*****
2024-11-23
* In `Original()`, rename parameter `sql_fname` to `db_path` and parameter `treatment_year` to `match_year`; add parameter `verbose`; drop parameters `affiliations`, `cits_margin`, `coauth_margin`, `first_year_margin`, `first_year_search`, `period`, `pub_margin`, `same_field`; rename properties `.active_year` to `.last_year` and `.search_group` to `.candidates`.
* In method `Original().define_search_sources`, add parameter `mode` for narrow and wide definition of search sources.
* Rename method `Original().define_search_group()` to `Original().identify_candidates_from_sources()` and add optional parameter `frequency` to use a specified overlap of authors publishing in the search sources (rather than the publication around the first year and the active/last year).
* Rename method `Original().find_matches()` to `Original().filter_candidates()`; drop parameter `stacked`; add parameters `same_discipline`, `first_year_margin`, `pub_margin`, `coauth_margin`, `cits_margin`.
* `Original().coauthors` is now a sorted list.
* Restrict all analysis to research-type articles.
* Fix bug with incomplete bulk author searches.
* Fix bug with progress bars in verbose mode.
* Fix bug with citations filter step not being refreshed.
* Fix bug with coauthor count using own ID.
* Fix bug with missing author information due to nonexistent profiles.
* In `Scientist()`, add parameter `verbose`.
* `Original()` now invokes `make_database()` if the provided SQLite database doesn't exist, as well as `get_field_source_information()` if source definitions do not exist.
* In `Original.inform_matches()`, add field `last_year`.
* In `get_field_source_information()`, add parameter `verbose`.
* In `make_database()`, add parameter `verbose`.
* Drop support for Python 3.6, 3.7, and 3.8; add support for Python 3.10, 3.11, and 3.12.
* Refactor locally used SQLite database.
* Log all Scopus queries using the logging module.
* Optimize Scopus queries.
* Make verbose statements more explicit and use actually used values.
* Improve all documentation and document all classes and methods.

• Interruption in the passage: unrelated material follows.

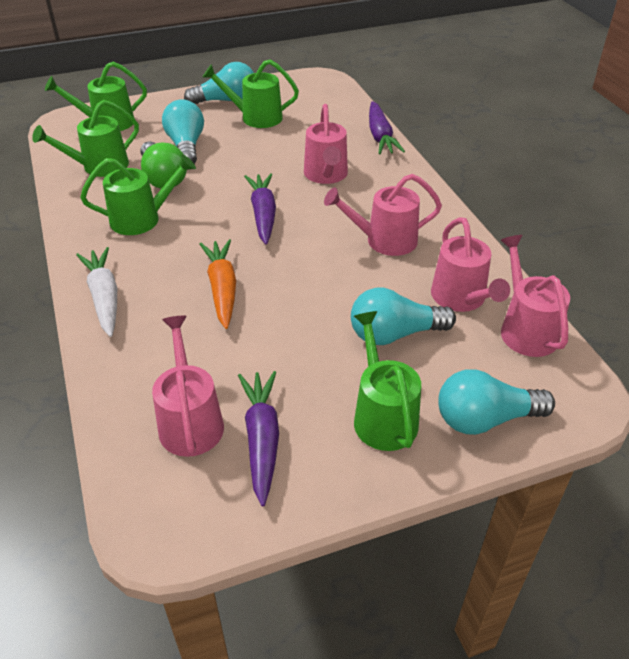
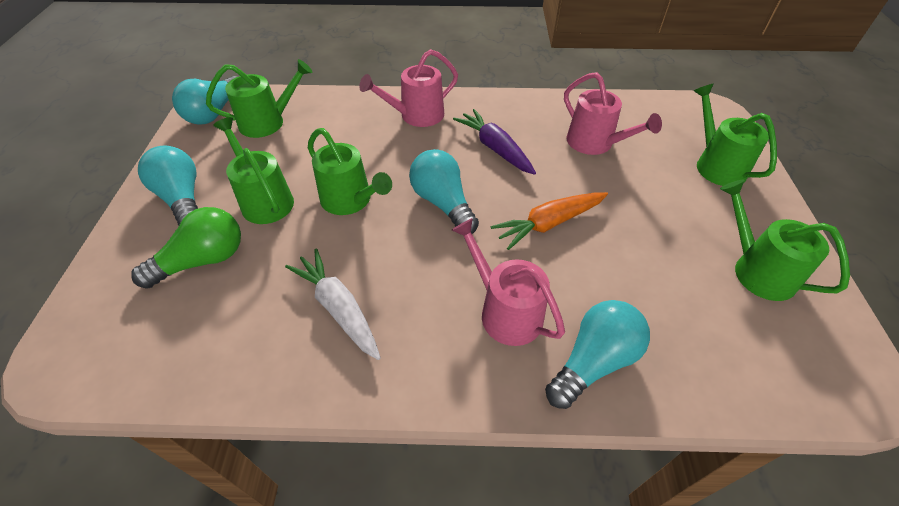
pink watering can: [152,316,224,457] [304,104,348,184] [324,174,442,256] [431,217,510,312] [501,235,570,357] = 5 -> [359,49,458,127] [452,218,565,346] [564,72,662,155] = 3
purple carrot: [238,371,279,507] [244,173,276,244] [369,101,405,154] = 3 -> [453,109,536,175] = 1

* Introduce type hints for all functions and methods.
Migration Guide
===============
There are four changes users need to be aware of going from 0.6.2 to 1.0:
1. User neither needs to invoke `sosia.get_field_source_information()` nor `sosia.make_database()` themselves. If the relevant files aren't present, a simple call of `Original()` will invoke the required functions. It may still make sense to use the function manually: `sosia.get_field_source_information()` should be used to update the source information (in spring and in fall each year, check out `this repo <https://github.com/sosia-dev/sosia-data>_`), and `sosia.make_database()` can be used to drop tables.
2. All search parameters previously used in `Scientist()` have been moved to the respective functions. Users thus pass match margins where they are used.
3. There are no more default values for the search parameters in `Original().filter_candidates()`. If no values are passed, the respective filter won't apply!
4. Some functions have been renamed: `Original().define_search_group()` became `Original().identify_candidates_from_sources()`, and `Original().find_matches()` became `Original().filter_candidates()`.
In sum, the previous snippet
.. code-block:: python
>>> import sosia
>>> sosia.get_field_source_information()
>>> sosia.make_database()
>>> stefano = sosia.Original(55208373700, 2019)
>>> stefano.define_search_sources()
>>> stefano.define_search_group()
>>> stefano.find_matches()
>>> stefano.inform_matches()
becomes this snippet:
.. code-block:: python
>>> import sosia
>>> stefano = sosia.Original(55208373700, 2019)
>>> stefano.define_search_sources()
>>> stefano.identify_candidates_from_sources(
>>> first_year_margin=0.2, frequency=4)
>>> stefano.filter_candidates(same_discipline=True,
>>> first_year_margin=2, pub_margin=0.2,
>>> coauth_margin=0.2, cits_margin=0.2)
>>> stefano.inform_matches()
However, this will not yield quite the same matches, as the definition of candidates (formerly search group) underwent a drastic change. Previously, `sosia` considered only authors that published in two periods: The exact same year when the focal author published for the last time (the last year, formerly the active year), and in the provided margin around the first year.
Now, to be considered a candidate, an author must have publications in multiple periods, each matching the 'frequency' parameter in length. Think of this as the average publication duration of an author. If "frequency" is not given, `sosia` infers the publication frequency of the focal author by dividing the number of publications through the number of years between the match year and the inferred first year.